Sen. David Vitter (R-LA) has raised the deficit issue in a different way. He has asked the administration to provide actual figures on the drop in offshore drilling revenue collected by the federal government. That information would show us just how much the Obama slowdown of offshore drilling has and will cost the government in revenues, and hence added to the deficit. One calculation puts the amount of lost revenue due to lower production in the Gulf at about $3.7 million a day.

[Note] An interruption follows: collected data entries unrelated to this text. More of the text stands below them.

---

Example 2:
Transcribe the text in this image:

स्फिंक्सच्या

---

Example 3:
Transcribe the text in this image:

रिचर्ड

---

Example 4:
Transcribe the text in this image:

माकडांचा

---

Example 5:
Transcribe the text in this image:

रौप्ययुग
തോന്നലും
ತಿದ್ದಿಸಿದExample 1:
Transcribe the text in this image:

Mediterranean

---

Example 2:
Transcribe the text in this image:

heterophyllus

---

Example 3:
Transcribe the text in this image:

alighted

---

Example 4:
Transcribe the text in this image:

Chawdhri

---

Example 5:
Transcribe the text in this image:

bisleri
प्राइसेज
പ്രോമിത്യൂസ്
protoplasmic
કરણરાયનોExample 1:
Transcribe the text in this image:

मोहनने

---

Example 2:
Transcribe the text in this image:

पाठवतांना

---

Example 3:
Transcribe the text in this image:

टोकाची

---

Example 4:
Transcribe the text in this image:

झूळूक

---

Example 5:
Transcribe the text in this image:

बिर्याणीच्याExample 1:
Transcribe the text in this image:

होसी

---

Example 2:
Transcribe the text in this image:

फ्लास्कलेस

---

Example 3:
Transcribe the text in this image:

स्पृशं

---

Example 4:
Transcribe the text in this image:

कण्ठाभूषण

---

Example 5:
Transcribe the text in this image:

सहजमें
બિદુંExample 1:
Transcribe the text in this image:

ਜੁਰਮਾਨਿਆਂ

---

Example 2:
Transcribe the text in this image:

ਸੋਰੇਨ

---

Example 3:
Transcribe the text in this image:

But most interesting is the legislation introduced by Rep. Jim Jordan (R-OH) and Sen. Jim DeMint (R-SC) that would cut the deficit by $2.5 trillion over ten years. Some of the savings would come from the elimination of a number of programs and agencies, such as the US Agency for International Development (savings: $1.39 billion a year) and from cutting the subsidies of the Corporation for Public Broadcasting ($445 million a year), Amtrak ($1.5 billion a year), and high-speed rail ($2.5 billion a year). But most of the savings would come from rolling back all non-defense discretionary spending to 2006 levels across the board, and keeping it there until 2021.

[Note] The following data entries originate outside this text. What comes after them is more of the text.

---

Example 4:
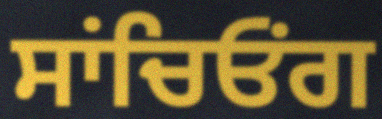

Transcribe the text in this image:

ਸਾਂਚਿਓਂਗ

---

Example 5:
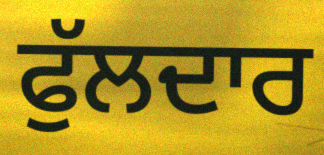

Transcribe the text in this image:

ਫੁੱਲਦਾਰ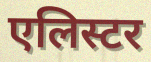
एलिस्टर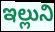
ఇల్లునిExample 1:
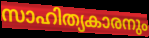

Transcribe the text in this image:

സാഹിത്യകാരനും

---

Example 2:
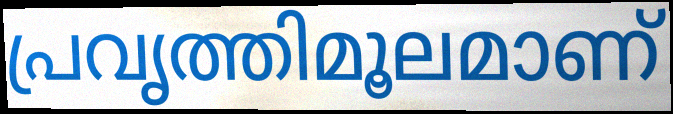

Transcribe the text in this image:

പ്രവൃത്തിമൂലമാണ്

It is unlikely that this proposal will even come to a vote in the Senate, much less be signed into law by Obama. Even if it did, as exemplary as it is, it would not address the real threat, which is the “Entitlement Explosion” — the ballooning costs of Medicare, Medicaid, and Social Security, costs that are going to drive the country’s economy to the wall as the Baby Boomers quite predictably age, retire, and sicken. In fact, the CBO just reported that this year Social Security will run a deficit of $45 billion (or $130 billion, if the cut in payroll taxes is included), and will continue to run deficits until the bogus “trust fund” is exhausted in 2037. As late as last year, please note, Social Security was projected to run surpluses until 2016.

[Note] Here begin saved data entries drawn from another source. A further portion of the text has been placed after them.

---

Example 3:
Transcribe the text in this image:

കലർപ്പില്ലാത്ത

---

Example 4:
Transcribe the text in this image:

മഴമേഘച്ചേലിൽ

The entitlement programs are what really endanger the country (and I haven’t even mentioned the state employee pension fund liabilities). The American people haven’t yet reached what I call the public-choice tipping point, the point at which a problem becomes so large that it is no longer rational for the average citizen to be ignorant of it. So the Republicans may do a little by way of deficit reduction, but I wouldn’t hold out hope that they will do a lot — the public isn’t there quite yet.

Give it a few more years, and a bout of high inflation . . . and that may finally do the trick. By then, of course, the economy will be in ruins. Rational ignorance is such a bitch, isn’t it?